The truly seismic problem here is that the big ideas on which the party is based are now exhausted. Its free-market liberalism, only recently an unimpeachable orthodoxy, is suddenly the target of populist assault from every political angle. Its conservatism has long since shrunk from a sober philosophy of pragmatic, ordered political change to one of reactionary culture warring against greenies and minorities.
In the space of, say, a decade, the Liberal Party has witnessed a gathering consensus against it. Turnbull's "Labor-lite" turn on education, for example, does not happen in a vacuum. It is the result of having run the argument against a Gonski-style approach to funding twice and lost. Twice.
It is easy to forget that, before Abbott stormed to power, he had committed to some version of the National Broadband Network he had previously dismissed as a "white elephant", described himself on a "unity ticket" with Labor on education funding having previously called it a "Conski", and agreed to support the National Disability Insurance Scheme.
Abbott won the election, but Labor had won these debates. When Abbott proceeded to break those promises, the electorate swiftly turned on him. These undercurrents in politics move things far more than the mere fact of which party happens to be in power.

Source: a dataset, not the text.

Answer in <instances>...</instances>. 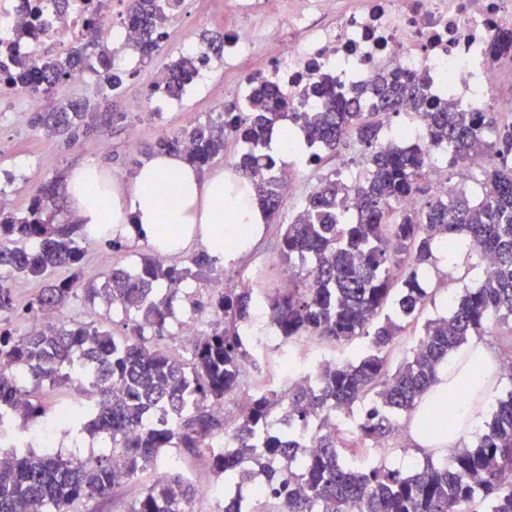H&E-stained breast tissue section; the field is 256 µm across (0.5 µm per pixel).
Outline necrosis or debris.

That's why the past four years under Coalition control have been the same four years in which debates have shifted so firmly against it on things such as negative gearing, same-sex marriage and corporate taxation.

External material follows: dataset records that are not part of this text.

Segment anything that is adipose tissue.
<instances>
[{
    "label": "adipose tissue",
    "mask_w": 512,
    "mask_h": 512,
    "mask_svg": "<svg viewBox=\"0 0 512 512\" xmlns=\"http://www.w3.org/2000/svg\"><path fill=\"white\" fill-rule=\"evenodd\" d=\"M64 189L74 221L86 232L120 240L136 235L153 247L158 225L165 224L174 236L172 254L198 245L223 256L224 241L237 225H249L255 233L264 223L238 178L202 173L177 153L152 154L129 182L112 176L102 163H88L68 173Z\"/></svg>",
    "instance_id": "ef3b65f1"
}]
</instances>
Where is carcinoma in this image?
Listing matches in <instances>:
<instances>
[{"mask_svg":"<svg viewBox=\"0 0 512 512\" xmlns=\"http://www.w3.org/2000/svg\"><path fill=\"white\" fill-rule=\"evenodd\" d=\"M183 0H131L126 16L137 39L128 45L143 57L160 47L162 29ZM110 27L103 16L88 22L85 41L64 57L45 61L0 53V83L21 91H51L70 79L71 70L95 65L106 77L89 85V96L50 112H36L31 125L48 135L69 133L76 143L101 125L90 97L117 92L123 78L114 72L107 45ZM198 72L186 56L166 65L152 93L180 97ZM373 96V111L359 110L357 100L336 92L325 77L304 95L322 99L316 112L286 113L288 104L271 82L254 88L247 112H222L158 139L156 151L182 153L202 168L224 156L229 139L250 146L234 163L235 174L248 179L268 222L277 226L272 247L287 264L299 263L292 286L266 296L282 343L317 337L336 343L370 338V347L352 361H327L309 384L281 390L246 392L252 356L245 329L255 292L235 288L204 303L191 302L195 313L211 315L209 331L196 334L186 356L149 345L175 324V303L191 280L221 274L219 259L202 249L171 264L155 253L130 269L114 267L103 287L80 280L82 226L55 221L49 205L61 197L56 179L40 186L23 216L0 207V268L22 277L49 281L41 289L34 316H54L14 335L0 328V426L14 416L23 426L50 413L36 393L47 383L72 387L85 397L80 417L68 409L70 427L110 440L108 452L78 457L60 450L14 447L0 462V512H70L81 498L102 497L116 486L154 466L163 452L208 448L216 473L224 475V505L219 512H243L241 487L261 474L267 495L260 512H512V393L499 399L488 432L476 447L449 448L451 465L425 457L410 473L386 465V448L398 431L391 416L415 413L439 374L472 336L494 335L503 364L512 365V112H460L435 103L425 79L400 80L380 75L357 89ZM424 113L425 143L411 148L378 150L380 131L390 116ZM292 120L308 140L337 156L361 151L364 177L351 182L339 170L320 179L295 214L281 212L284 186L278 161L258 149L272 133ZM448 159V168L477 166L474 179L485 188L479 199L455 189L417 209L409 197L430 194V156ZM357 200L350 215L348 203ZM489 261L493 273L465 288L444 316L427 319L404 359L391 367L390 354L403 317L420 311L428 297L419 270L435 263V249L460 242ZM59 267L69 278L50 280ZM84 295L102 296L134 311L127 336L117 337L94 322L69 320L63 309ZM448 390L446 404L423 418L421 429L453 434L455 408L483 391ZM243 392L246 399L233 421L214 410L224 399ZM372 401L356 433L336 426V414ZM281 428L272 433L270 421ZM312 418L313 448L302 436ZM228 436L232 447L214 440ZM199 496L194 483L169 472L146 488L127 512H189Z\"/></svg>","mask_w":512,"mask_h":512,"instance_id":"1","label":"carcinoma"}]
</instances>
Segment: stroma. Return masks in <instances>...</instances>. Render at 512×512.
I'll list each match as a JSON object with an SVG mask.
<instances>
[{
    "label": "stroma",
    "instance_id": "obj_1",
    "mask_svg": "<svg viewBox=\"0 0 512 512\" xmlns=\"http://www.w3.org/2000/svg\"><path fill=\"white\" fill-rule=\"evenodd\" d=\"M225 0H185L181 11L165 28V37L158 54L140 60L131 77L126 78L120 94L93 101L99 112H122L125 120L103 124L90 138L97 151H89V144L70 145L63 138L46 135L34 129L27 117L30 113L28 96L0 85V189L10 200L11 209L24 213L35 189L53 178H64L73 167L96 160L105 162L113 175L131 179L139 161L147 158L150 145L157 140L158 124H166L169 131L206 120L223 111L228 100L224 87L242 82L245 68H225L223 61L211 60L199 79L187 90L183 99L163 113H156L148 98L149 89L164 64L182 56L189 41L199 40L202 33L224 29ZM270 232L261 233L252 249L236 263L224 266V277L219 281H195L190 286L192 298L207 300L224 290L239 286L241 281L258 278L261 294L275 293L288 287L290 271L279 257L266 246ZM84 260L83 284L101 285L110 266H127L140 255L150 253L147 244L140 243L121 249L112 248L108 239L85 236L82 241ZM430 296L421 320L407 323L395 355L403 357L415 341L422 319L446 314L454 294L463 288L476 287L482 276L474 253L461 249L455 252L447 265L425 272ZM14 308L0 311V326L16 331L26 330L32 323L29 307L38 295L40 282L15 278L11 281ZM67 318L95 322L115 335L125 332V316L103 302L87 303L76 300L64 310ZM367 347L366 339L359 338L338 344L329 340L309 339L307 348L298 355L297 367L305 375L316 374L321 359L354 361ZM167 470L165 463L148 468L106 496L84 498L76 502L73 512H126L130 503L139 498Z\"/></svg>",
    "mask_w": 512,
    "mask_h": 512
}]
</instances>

That isn't a criticism of the Liberal Party. All parties have their moments during which they find themselves in tune with the season. Then those seasons change.
Labor faced a similar moment in the 1980s when the world turned away from the very ideas that gave Labor its identity. National economic borders would become porous, tariffs and subsidies removed, currencies floated, financial services deregulated and public services privatised. It was a liberal golden age, and yet it was a Labor government that ushered in these changes. Today, we take the Hawke-Keating era as a given - as though it were some natural expression of Labor's approach to reform. But there was very little that was Labor about it. Hawke assailed numerous articles of faith for Labor, and caused plenty of anger among the rank-and-file for being too business-friendly.

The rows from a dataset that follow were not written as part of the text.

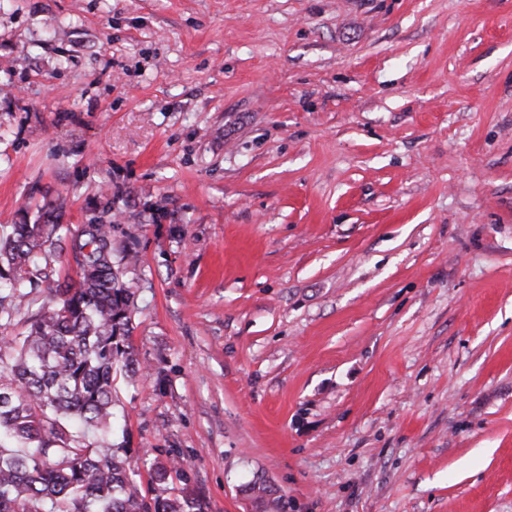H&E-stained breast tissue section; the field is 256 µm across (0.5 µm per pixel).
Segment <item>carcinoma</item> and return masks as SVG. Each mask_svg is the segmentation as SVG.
<instances>
[{"label": "carcinoma", "mask_w": 512, "mask_h": 512, "mask_svg": "<svg viewBox=\"0 0 512 512\" xmlns=\"http://www.w3.org/2000/svg\"><path fill=\"white\" fill-rule=\"evenodd\" d=\"M62 209L23 211L0 237V327L39 303L23 332L0 338V512H205L188 488L169 493L184 478L173 462L142 460L158 485L148 497L126 442H112L135 292L114 261V225L74 228ZM66 244L76 268L63 271Z\"/></svg>", "instance_id": "carcinoma-1"}]
</instances>
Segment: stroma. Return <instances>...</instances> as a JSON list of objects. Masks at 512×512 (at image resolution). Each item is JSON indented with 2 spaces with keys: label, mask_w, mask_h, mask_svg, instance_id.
<instances>
[{
  "label": "stroma",
  "mask_w": 512,
  "mask_h": 512,
  "mask_svg": "<svg viewBox=\"0 0 512 512\" xmlns=\"http://www.w3.org/2000/svg\"><path fill=\"white\" fill-rule=\"evenodd\" d=\"M61 197L207 512H512V0H0V236Z\"/></svg>",
  "instance_id": "obj_1"
}]
</instances>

Of course, Hawke succeeded, and the result was 13 years of Labor government. But another result was a fundamental change in the meaning of Labor: a recognition that its strongly protectionist ideas had nothing more to give. And once the reforms were done, and through 11 years of John Howard, Labor struggled to justify its existence. It was now a liberal party offering only shades of difference from its main political foe.
It took an act of massive political overreach in the form of Howard's WorkChoices to give Labor meaning again. Even so, with that fight won, it quickly collapsed into pointlessness under Rudd.
Only now, thanks largely to forces beyond its control, is Labor emerging from this. This is a moment in which social goals such as equity and economic ones such as growth and sustainability are beginning to come into alignment; where gaping inequality is becoming less convincing as a price to be paid for prosperity. That helps Labor's reinvention, obviously. But if it keeps playing out this way, it puts the Liberal Party where Labor was 35 years ago - not merely seven years ago.
The times are asking the Liberal Party to accept ideas it has long rejected as foreign, and to discover meaning somehow within that. That's a painful process even if you have a figure such as Bob Hawke leading it.
How you manage it with an Abbott insurgency that clearly has no intention even of beginning this task is Turnbull's problem, and anyone's guess.
Waleed Aly is co-host of Ten's The Project and is a lecturer in politics at Monash University. He writes fortnightly for Fairfax.